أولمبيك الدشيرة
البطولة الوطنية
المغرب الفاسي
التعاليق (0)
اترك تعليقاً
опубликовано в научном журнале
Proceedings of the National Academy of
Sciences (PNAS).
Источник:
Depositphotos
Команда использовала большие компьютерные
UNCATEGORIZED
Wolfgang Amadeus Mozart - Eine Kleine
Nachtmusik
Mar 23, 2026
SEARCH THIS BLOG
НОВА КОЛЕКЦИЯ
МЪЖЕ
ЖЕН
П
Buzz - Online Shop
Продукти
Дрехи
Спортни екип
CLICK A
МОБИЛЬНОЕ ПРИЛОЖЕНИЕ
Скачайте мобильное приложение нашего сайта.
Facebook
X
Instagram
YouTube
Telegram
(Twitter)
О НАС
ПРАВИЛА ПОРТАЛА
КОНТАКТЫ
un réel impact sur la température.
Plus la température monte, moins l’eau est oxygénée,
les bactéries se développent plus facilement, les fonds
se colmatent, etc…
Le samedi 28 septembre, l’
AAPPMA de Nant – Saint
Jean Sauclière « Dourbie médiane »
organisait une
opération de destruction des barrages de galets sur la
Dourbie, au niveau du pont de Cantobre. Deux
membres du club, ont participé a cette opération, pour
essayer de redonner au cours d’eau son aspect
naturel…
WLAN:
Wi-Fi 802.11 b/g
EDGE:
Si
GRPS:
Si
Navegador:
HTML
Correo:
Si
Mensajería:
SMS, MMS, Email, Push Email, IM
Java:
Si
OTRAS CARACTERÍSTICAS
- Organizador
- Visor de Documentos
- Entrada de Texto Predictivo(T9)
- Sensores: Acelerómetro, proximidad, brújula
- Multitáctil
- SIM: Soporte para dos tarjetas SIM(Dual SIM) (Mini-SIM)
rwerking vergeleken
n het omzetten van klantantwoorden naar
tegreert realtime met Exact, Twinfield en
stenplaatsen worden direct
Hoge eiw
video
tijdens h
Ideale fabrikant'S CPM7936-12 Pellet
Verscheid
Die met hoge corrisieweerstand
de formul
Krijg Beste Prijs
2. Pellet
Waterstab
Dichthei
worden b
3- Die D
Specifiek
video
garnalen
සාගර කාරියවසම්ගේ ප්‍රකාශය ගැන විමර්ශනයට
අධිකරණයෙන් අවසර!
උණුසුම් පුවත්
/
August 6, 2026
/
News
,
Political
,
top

┄┄┄┄┄┄┄┄┄┄

Exercise description: Every entry, from first to last, is to be reproduced exactly.

Output for this exercise:
أولمبيك الدشيرة
البطولة الوطنية
المغرب الفاسي
التعاليق (0)
اترك تعليقاً
опубликовано в научном журнале
Proceedings of the National Academy of
Sciences (PNAS).
Источник:
Depositphotos
Команда использовала большие компьютерные
UNCATEGORIZED
Wolfgang Amadeus Mozart - Eine Kleine
Nachtmusik
Mar 23, 2026
SEARCH THIS BLOG
НОВА КОЛЕКЦИЯ
МЪЖЕ
ЖЕН
П
Buzz - Online Shop
Продукти
Дрехи
Спортни екип
CLICK A
МОБИЛЬНОЕ ПРИЛОЖЕНИЕ
Скачайте мобильное приложение нашего сайта.
Facebook
X
Instagram
YouTube
Telegram
(Twitter)
О НАС
ПРАВИЛА ПОРТАЛА
КОНТАКТЫ
un réel impact sur la température.
Plus la température monte, moins l’eau est oxygénée,
les bactéries se développent plus facilement, les fonds
se colmatent, etc…
Le samedi 28 septembre, l’
AAPPMA de Nant – Saint
Jean Sauclière « Dourbie médiane »
organisait une
opération de destruction des barrages de galets sur la
Dourbie, au niveau du pont de Cantobre. Deux
membres du club, ont participé a cette opération, pour
essayer de redonner au cours d’eau son aspect
naturel…
WLAN:
Wi-Fi 802.11 b/g
EDGE:
Si
GRPS:
Si
Navegador:
HTML
Correo:
Si
Mensajería:
SMS, MMS, Email, Push Email, IM
Java:
Si
OTRAS CARACTERÍSTICAS
- Organizador
- Visor de Documentos
- Entrada de Texto Predictivo(T9)
- Sensores: Acelerómetro, proximidad, brújula
- Multitáctil
- SIM: Soporte para dos tarjetas SIM(Dual SIM) (Mini-SIM)
rwerking vergeleken
n het omzetten van klantantwoorden naar
tegreert realtime met Exact, Twinfield en
stenplaatsen worden direct
Hoge eiw
video
tijdens h
Ideale fabrikant'S CPM7936-12 Pellet
Verscheid
Die met hoge corrisieweerstand
de formul
Krijg Beste Prijs
2. Pellet
Waterstab
Dichthei
worden b
3- Die D
Specifiek
video
garnalen
සාගර කාරියවසම්ගේ ප්‍රකාශය ගැන විමර්ශනයට
අධිකරණයෙන් අවසර!
උණුසුම් පුවත්
/
August 6, 2026
/
News
,
Political
,
top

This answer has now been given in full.